RECORDS SUPPLIED section start

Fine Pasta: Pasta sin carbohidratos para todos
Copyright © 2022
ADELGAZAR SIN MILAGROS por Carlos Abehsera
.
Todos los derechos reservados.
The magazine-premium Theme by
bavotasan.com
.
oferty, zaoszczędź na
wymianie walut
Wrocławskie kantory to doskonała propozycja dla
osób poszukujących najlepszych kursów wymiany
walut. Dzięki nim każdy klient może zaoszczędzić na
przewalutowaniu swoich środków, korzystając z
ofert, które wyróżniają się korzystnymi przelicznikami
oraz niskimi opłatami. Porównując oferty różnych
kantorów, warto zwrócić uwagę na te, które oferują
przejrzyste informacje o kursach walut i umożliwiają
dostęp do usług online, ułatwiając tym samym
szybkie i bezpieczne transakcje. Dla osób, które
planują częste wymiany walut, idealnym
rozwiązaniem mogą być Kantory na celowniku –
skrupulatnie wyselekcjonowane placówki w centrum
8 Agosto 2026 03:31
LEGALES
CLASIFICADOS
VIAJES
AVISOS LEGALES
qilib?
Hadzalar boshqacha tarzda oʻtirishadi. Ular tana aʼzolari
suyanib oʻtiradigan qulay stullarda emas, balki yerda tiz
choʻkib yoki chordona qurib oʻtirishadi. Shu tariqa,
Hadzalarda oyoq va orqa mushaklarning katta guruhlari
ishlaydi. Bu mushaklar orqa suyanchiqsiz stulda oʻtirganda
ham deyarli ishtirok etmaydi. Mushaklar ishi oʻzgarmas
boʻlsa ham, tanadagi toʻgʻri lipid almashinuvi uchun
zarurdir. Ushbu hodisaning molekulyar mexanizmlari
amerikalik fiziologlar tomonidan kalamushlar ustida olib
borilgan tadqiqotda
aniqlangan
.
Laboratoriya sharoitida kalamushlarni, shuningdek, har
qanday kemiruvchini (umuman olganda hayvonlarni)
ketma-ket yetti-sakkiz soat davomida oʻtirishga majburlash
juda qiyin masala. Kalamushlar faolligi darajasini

RECORDS SUPPLIED section end

• [YOUR ASSIGNMENT] Every line in the records above that contains the word "które" is to be copied out.

• [RESULT OF THIS TASK]
ofert, które wyróżniają się korzystnymi przelicznikami
kantorów, warto zwrócić uwagę na te, które oferują
szybkie i bezpieczne transakcje. Dla osób, które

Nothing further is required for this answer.